As soon as the papers are filled out, the forms and the pen disappear and the spell effects occur as the spellcaster desired.
The ring cannot be removed willingly. Remove curse or a similar spell must be cast upon the wearer in order to remove the ring.
I don’t let my players identify cursed items that are this fun, otherwise they’ll never put them on and use them. I instead give them a clue as to what school of magic they’re from and leave them guessing. The real kicker is when they go to cast a spell and you physically produce the aforementioned sheaf of papers for the real player to fill out before their combat turn comes around again in the initiative order. INSTANT FUN. For super extra fun, make this the macguffin of a campaign, and provide an actual ring for someone to wear.
A Skull That Only Tells Lies and Insults You
This was a slight edit I did to an item pulled off a random magic item table. It was supposed to be a skull that only told lies, but I added in insults as well, borrowing from those annoying gargoyles in the Fable video game series that just bag on you constantly until you smash them. (“Hey, how’d you dodge the coffin for this long?” and other such utterances.) The bard in the party named him Bob (with a nod to the Dresden Files) and took Bob with him, much to the verbose dismay of the rest of the party, and pulled him out at the most inopportune times, until Bob met his untimely (read: pre-meditated and violent) demise.
Coin of Obsession
Mike Carey’s original Lucifer run from Vertigo Comics was a masterpiece. In it, a villain was distracted by a janitor in a diner and lost his train of thought. So he gave the janitor a hypnotic coin that causes its possessor to stare at it a little more each day causing them increasing levels of pleasure and pain until eventually they wither up and die. That detail stuck with me when I was creating a dungeon room with a classic mimic atop a pile of silver and gold.
I made one of the pieces of silver a cursed item that gave off a faint magic aura that seemed to attract you if you fail a wisdom save. Of course the bard (the same one from above) picked up the coin because it was very shiny. Then, slowly, and I mean SLOWLY over the course of many games, he became almost imperceptibly more greedy (which was hard to do because he was already greedy), and he became slowly obsessed with the coin (soooo shiny!), eventually causing him to take increasing negatives to his rolls, to the point where he because almost Gollum-like. Of course noone in the party could remove this curse (what a shame), so fun times ensued.

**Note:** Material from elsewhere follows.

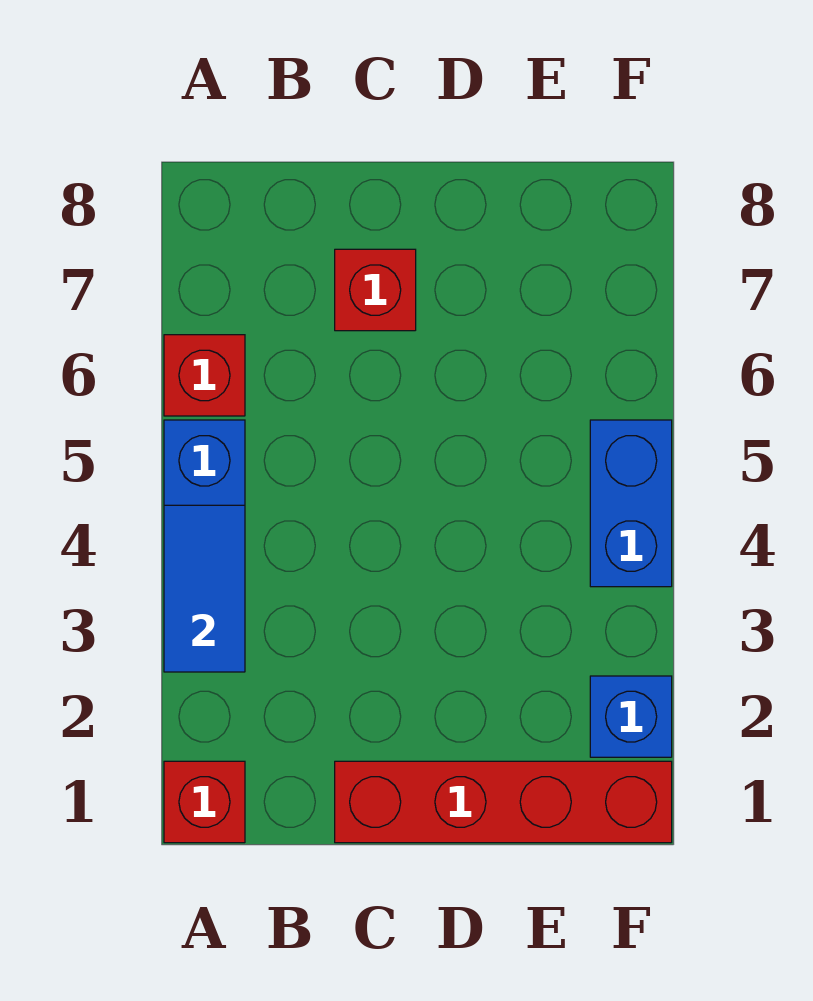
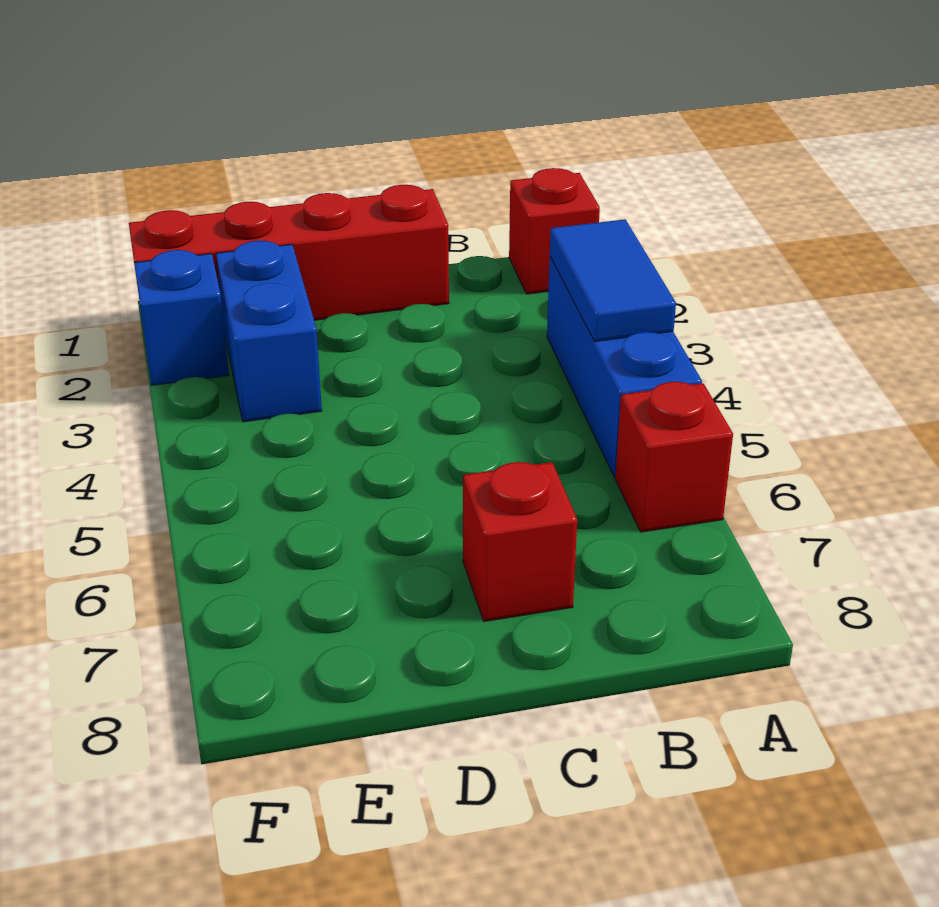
blue brick F4:F5 level 1 -> blue brick E2:E3 level 1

The Bagpipes of Invisibility
I got these as a player in a friend’s game. This is supposed to be a cursed and useless item, but somehow our group ended up with two of them, and made them useful. For added fun I play bagpipe music turned up to 11 when I use them in game, aggravating the hell out of the table and greatly amusing myself and anyone else with my sense of humor. We used them to rob a vault successfully, with the stupidest and most convoluted plan ever. See, you’d think that playing bagpipes while invisible would make it easy to figure out where you are. Not so. Have you ever tried to find anything, much less think straight, in a small room with bagpipes playing at ear-splitting decibels? Doesn’t work so much. Luckily, we play in a private residence and not a game store, so we can play bagpipe music and yell as loud as we want, which always makes for a good game.